PROFESSOR HOSTÍLIO DANTAS
Jurandyr Navarro
Do Conselho Estadual de Cultura
Desde os tempos imemoriais no Egito, Grécia e em Roma, apenas para citar
essas três reluzentes civilizações, a Escultura se apresentou no seu apogeu
mais promissor. As cidades, os monumentos, os templos, as estátuas, hermas
encerravam a história daqueles povos. Contavam as batalhas, a vida dos heróis,
dos filósofos, seus políticos e oradores, como poetas e governantes.
Os deuses da mitologia, a Esfinge do deserto, o perfil de Nefertiti, o
busto de Cleópatra, a imagem marmórea de Alexandre... Na Roma imperial a mesma
coisa, a arte escultural dominava a sua memória guerreira, política, cultural -
efígies de César Augusto, de Cornélia mãe dos Gracos, Catão, Marco Antônio,
Cícero... tudo era motivo expressado na pedra, no granito, no mármore por essa
manifestação do belo artístico.
Outros encantos da Antiguidade tinham o mesmo objetivo de apreciação: o
Senado Romano, tendo no átrio a herma de Pompeu que, impassível, assistiu a
morte horrenda de Júlio César; na Acrópole Ateniense, as colunas majestosas do
Partenon e a estátua banhada a ouro de Palas Atenéia.

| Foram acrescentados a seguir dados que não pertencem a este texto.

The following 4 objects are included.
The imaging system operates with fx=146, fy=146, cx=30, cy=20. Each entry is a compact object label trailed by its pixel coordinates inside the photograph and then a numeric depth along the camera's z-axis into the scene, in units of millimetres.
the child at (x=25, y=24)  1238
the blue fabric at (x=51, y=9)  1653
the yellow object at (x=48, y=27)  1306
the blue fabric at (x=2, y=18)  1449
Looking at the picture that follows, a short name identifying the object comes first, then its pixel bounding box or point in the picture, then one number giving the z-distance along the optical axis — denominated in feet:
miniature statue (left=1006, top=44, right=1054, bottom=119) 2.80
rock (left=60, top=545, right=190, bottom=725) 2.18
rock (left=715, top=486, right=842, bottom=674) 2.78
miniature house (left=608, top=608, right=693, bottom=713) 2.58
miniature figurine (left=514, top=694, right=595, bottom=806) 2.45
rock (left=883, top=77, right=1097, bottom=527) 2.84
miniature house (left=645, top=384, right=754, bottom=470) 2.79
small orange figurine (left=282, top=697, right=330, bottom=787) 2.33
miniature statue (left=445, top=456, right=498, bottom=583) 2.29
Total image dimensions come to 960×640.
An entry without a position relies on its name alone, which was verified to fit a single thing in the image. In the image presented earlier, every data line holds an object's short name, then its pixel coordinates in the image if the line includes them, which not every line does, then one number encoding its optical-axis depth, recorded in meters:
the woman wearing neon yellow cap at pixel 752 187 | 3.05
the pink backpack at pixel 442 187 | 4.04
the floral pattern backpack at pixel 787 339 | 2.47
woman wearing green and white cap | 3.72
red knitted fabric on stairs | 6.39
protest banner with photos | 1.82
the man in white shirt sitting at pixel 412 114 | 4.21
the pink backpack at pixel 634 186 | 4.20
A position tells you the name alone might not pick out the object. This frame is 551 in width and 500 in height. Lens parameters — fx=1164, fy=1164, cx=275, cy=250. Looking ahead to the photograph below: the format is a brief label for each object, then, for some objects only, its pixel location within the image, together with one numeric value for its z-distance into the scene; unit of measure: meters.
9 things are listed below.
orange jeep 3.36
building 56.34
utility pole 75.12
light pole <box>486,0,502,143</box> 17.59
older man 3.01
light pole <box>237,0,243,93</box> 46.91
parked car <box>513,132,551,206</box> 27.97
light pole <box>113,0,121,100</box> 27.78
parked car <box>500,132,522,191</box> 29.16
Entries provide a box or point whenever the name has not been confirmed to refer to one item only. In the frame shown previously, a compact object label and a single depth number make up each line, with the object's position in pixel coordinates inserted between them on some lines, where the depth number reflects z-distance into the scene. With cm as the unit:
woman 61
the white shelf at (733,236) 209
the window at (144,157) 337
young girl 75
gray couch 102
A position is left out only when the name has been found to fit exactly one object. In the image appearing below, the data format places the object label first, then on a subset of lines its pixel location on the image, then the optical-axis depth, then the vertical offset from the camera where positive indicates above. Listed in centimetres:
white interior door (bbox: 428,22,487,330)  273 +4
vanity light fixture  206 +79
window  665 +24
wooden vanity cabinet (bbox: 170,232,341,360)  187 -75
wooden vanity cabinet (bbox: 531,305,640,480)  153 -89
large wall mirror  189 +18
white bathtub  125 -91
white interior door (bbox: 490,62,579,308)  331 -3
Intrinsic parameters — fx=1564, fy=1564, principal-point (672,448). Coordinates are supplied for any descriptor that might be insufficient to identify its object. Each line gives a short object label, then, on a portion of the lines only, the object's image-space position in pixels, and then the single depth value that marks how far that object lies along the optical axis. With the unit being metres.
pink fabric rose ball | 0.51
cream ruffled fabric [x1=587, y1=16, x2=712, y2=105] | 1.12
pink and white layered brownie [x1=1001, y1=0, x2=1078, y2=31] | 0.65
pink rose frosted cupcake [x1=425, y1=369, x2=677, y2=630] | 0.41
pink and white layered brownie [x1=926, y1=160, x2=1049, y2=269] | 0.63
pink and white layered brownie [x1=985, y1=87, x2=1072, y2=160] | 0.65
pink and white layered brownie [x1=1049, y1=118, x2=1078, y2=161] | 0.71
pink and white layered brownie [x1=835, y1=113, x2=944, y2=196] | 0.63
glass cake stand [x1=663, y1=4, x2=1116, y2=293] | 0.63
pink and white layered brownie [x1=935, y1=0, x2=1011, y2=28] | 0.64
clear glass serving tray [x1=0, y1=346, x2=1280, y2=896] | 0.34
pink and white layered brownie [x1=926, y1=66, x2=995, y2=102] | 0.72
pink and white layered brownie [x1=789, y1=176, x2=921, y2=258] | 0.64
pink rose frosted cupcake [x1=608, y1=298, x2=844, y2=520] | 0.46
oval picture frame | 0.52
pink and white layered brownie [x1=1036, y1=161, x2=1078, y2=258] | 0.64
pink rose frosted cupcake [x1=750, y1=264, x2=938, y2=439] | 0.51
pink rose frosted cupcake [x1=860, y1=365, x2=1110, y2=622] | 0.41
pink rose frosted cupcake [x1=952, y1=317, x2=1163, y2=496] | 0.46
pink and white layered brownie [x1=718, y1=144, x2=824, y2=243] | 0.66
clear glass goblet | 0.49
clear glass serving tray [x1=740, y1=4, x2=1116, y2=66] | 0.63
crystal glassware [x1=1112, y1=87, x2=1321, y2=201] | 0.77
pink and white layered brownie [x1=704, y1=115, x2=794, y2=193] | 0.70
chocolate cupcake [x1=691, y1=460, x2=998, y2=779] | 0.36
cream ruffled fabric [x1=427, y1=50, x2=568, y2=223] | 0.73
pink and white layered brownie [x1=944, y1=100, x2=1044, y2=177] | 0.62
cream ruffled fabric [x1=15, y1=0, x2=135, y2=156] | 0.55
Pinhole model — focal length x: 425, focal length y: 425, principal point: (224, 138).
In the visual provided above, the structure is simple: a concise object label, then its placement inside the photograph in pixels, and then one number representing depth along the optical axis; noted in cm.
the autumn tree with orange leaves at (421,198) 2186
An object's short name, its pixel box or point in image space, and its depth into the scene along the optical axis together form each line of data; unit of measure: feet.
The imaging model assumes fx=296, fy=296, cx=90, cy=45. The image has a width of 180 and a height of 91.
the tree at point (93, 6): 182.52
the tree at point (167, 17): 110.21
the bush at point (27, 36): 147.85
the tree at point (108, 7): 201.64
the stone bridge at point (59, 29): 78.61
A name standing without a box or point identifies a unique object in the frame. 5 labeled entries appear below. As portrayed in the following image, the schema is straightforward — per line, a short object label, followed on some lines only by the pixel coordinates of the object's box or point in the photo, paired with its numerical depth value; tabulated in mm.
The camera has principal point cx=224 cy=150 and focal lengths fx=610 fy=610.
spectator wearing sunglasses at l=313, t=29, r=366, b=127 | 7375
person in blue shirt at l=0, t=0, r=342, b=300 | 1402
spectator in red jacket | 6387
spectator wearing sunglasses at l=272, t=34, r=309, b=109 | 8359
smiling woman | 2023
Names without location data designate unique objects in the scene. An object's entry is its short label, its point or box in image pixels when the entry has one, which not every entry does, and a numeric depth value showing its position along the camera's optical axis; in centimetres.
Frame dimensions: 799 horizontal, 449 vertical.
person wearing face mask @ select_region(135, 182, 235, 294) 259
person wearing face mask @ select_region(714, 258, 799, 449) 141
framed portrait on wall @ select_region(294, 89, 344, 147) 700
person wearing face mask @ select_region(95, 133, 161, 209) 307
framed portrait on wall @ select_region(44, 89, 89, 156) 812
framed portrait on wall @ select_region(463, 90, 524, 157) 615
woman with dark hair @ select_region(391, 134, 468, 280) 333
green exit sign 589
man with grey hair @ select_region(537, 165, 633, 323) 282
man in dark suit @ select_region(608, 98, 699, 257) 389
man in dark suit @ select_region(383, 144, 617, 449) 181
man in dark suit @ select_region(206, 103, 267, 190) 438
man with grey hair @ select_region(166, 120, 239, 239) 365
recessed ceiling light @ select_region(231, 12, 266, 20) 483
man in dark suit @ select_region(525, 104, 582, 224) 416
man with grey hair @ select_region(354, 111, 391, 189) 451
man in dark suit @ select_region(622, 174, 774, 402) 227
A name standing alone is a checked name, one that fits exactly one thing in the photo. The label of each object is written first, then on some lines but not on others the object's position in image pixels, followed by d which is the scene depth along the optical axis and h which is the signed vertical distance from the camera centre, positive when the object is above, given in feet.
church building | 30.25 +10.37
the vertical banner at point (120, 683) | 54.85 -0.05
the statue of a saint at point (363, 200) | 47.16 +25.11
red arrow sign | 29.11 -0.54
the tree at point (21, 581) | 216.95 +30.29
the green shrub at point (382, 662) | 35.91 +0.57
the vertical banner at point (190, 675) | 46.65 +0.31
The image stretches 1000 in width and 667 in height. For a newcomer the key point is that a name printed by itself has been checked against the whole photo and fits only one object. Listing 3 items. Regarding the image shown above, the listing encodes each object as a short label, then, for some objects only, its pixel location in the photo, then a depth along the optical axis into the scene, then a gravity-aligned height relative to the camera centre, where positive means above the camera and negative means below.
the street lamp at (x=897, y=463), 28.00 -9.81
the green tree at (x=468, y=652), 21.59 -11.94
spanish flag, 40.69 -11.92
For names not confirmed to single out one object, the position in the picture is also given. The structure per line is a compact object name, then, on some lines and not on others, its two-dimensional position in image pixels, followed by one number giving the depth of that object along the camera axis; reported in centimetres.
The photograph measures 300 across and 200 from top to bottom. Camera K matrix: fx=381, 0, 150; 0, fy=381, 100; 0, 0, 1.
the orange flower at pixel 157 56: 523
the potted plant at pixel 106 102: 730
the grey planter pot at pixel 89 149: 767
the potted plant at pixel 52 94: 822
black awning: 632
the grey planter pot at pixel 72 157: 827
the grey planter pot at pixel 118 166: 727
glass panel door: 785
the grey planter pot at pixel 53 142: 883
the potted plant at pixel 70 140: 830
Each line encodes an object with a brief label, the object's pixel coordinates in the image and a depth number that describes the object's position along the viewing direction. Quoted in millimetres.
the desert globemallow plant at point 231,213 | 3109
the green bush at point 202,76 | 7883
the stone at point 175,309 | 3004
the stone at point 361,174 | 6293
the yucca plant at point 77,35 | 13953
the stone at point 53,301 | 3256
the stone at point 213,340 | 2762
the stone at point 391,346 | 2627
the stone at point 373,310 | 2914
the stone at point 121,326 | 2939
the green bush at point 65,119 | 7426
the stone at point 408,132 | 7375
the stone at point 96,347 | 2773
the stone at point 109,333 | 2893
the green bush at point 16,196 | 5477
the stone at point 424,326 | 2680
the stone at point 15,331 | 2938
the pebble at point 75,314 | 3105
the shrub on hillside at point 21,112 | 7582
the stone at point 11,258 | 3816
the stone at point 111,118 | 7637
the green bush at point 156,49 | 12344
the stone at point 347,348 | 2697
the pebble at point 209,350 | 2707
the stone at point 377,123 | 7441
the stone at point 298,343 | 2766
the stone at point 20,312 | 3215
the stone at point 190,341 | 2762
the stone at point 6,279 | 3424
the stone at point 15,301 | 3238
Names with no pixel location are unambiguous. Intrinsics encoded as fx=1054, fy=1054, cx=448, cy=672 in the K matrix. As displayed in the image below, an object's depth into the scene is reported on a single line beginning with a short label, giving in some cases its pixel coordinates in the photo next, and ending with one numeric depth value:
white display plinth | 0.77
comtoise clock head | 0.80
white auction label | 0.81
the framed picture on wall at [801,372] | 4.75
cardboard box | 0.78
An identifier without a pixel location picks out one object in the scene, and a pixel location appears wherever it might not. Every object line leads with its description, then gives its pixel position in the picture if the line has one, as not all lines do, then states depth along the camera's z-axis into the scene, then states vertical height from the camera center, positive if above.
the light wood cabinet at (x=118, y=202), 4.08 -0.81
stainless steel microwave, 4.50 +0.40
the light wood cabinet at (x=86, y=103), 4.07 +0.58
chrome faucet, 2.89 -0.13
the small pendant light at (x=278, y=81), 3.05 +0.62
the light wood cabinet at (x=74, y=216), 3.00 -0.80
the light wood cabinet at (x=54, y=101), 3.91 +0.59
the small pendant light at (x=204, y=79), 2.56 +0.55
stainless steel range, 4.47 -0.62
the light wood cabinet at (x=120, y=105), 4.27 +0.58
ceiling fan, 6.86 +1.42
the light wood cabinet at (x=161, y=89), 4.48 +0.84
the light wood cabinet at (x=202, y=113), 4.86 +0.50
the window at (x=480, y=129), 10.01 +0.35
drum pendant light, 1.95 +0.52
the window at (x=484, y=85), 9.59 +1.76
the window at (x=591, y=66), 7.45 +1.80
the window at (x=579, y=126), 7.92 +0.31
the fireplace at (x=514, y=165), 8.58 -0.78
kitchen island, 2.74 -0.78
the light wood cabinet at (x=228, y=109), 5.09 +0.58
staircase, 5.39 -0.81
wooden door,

E os tempos modernos preservaram, na sua forma de pensar e de conceber, o
espírito e essa memória cultural.
Aqui em Natal e no Rio Grande do Norte tivemos como remanescente dessa
refinada cultura artística, um grande escultor que foi Hostilio Dantas. O seu
estilete mágico desenhou na pedra informe muitas esculturas espalhadas pelo
orbe potiguar. Ainda hoje esplende no alto da torre da Igreja de São Pedro, no
Alecrim, o Apóstolo de corpo inteiro. Uma importante Praça pública exibe o
busto do Padre João Maria, na cidade dos Reis Magos. Ambas esculturas foram do
seu fino lavor. Outros trabalhos lembrados os bustos que ele cinzelou do Padre
Luiz Monte, José Augusto, Juvenal Lamartine, João Tibúrcio, Manoel Dantas, José
da Penha, José Ivo.
Dar vida figurativa a um trabalho dessa espécie é a tradução verossímil
da expressão de Miguel Ângelo:
"Libertar a figura do mármore
que a apresiona".
Recebia, Hostilio Dantas, encomendas de outros Estados da nacionalidade
pátria, tais como Pernambuco, Paraíba e Rio de Janeiro, já que a fama do seu
cinzel havia atravessado fronteiras.
O talentoso artista era também exímio professor de Desenho. Tive-o como
docente no velho Atheneu. Na sala de aula, um dia, pegou do giz com o polegar
e o indicador e traçou um enorme círculo no quadro negro, fazendo-o numa fração
de segundos. Feito o círculo, ninguém distinguia o começo nem o fim do traço,
tal a sua perfeição geométrica.
Mestre inexcedível na sua disciplina. O seu porte psicológico, recordo -
tranquilo e educado, impondo-se o equilíbrio.
Na sua arte de Escultor, na época, não apareceu outro que o igualasse.
No mundo da Mitologia havia um célebre escultor chamado Pigmalião, mestre
dos mestres na arte. Certa vez esculpiu uma estátua a qual devotava toda sua
afeição, por julgar sua obra-prima, tal a sua perfeição. E Pigmalião batizou-a
de Galatéia. E afeiçoou-se pela estátua a ponto de apaixonar-se.
E dirigia-lhe a palavra. E tal a sua paixão que invocou à deusa Vênus que
a transformasse numa mortal, sua semelhante, sendo o pedido aceito.
As esculturas de Hostílio Dantas tinham, aproximadamente, essa perfeição
estética. Só faltava ele repetir o famoso escultor de Florença, na época da
Renascença italiana, dirigindo-se à estátua por ele trabalhada de Moisés -
"Fala:"
Mas, Deus o compensou, dando-lhe estátuas falantes e bonitas, que foram as
suas filhas. Lembro-me de uma delas, docente, também, da disciplina do pai,
cuja graça e elegância parecia a silhueta formosa de Afrodite, saindo das
ondas... Desfilava, na sala de aula, perturbando a meninada, porque não se
portava tal Laura Novelle d'Andrea, que lecionava, na Europa, com o rosto
coberto por um véu, para que a sua beleza não desviasse a atenção do seus
alunos.
A saudade envolveu o nome artístico de Raimundo Hostílio Dantas, inesquecível
escultor da nossa Cidade, e saudoso professor do velho Atheneu.